This Christmas I was given Brian Greene's book on string theory, The Elegant Universe (2000).
I should begin by saying that it has all of the usual problems that popular science books have for me - or at least those about physics - it waves too many hands in the air and offers too little detail. So I found it a pretty tough read. Actually, to be fair, the endnotes do offer far more of the maths - at least in summary. But then the other problem arises: I'm way behind the current maths and theoretical physics theories in that degree of detail (I was only even slightly close very briefly in the late seventies...).
Given these reservations Greene's book isn't that bad. The book begins with the well rehearsed stories of (i) special and general relativity (ii) quantum mechanics and the development of the standards model and (iii) the challenge of uniting general relativity and quantum mechanics. The big claim is that string theory looks like its meeting that challenge. The tone of voice is enthusiastic, polemic, almost millenarian. Greene pays some lip service to the possibility that string theory (really M-brane theory) won't work but clearly believes that the solution is nearly there. He's terribly excited about it all.

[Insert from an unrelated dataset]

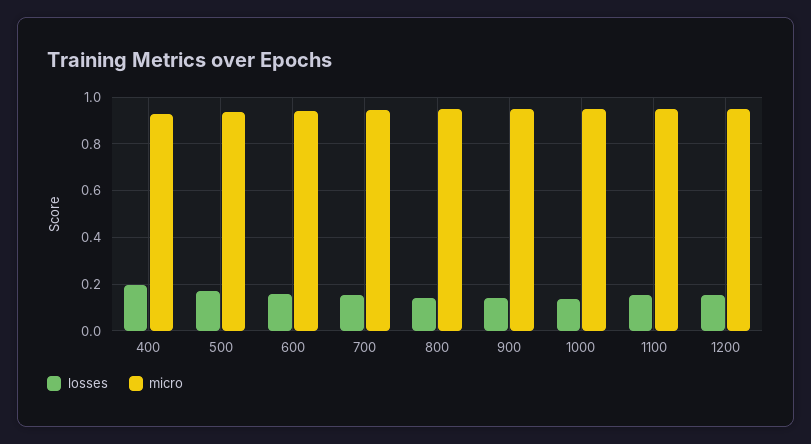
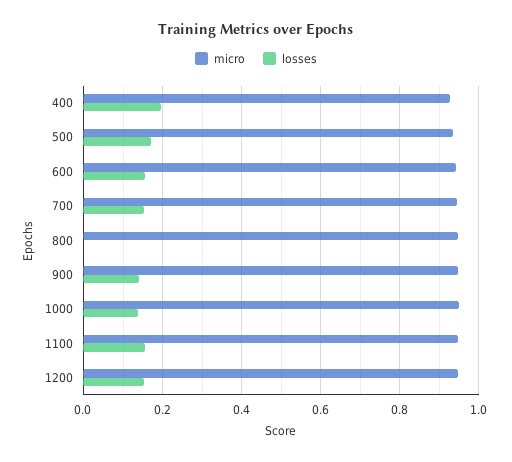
losses, 800: 0.15 -> 0

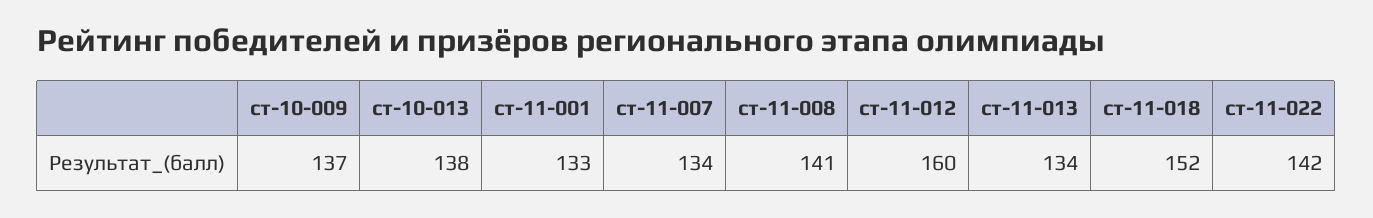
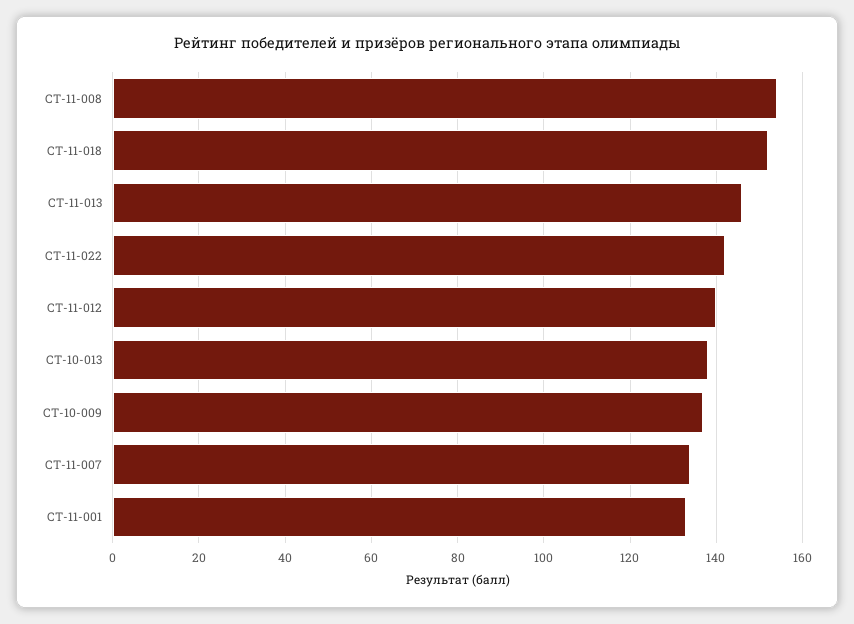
ст-11-008: 141 -> 155
ст-11-012: 160 -> 140
ст-11-013: 134 -> 145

The real problem for me is that last year I read Lee Smolin's The Trouble With Physics (2006). Note the dates of the two books. Smolin's book is a reaction, at least in part, to the enormous sway that string theory has amongst the theoretical physics community at the moment. And it appears to have some fairly trenchant arguments against the viability of the theory itself. He is the better writer (although to be fair Greene isn't bad) and he writes as an insider about the institution and establishment as well as the science.
All of which makes Greene's book seem terribly old fashioned. He can see the complexity of the theory, it appears, but he doesn't seem to give full weight to the arguments against (at least, to someone who has read the Smolin book). Smolin writes about the excessive influence - in his view - of a very few physicists such as Edward Witten; Greene eulogises Witten uncritically and loves to cite papers he has been involved in writing. For Smolin the sociology of the institution is affecting how the physics is being done to far too great a degree; Greene seems blind in comparison.
The challenge is that because Smolin's book seems so much more subtle and sophisticated, and covers a far wider range, (and comes later), it is hard to understand and judge between the scientific arguments clearly. Of course, with the requisite maths this would be easier, I grant. However, it seemes more complex than that; Smolin's challenges are as much concerned with the interpretation of the equations (and their relative lack of experimental confirmation) as with the maths itself.
These two books were written only six years apart. What perhaps they ought to show is the speed of development and excitement of the science - but in some strange way they don't, quite. Greene's is certainly Tigger-keen on his subject, but because of that Smolin's more dour take seems to carry more weight.
What I wonder is, if I'd read Greene first, would he have been more convincing? And if I'd then read Smolin, would he have seemed more bitter and less profound?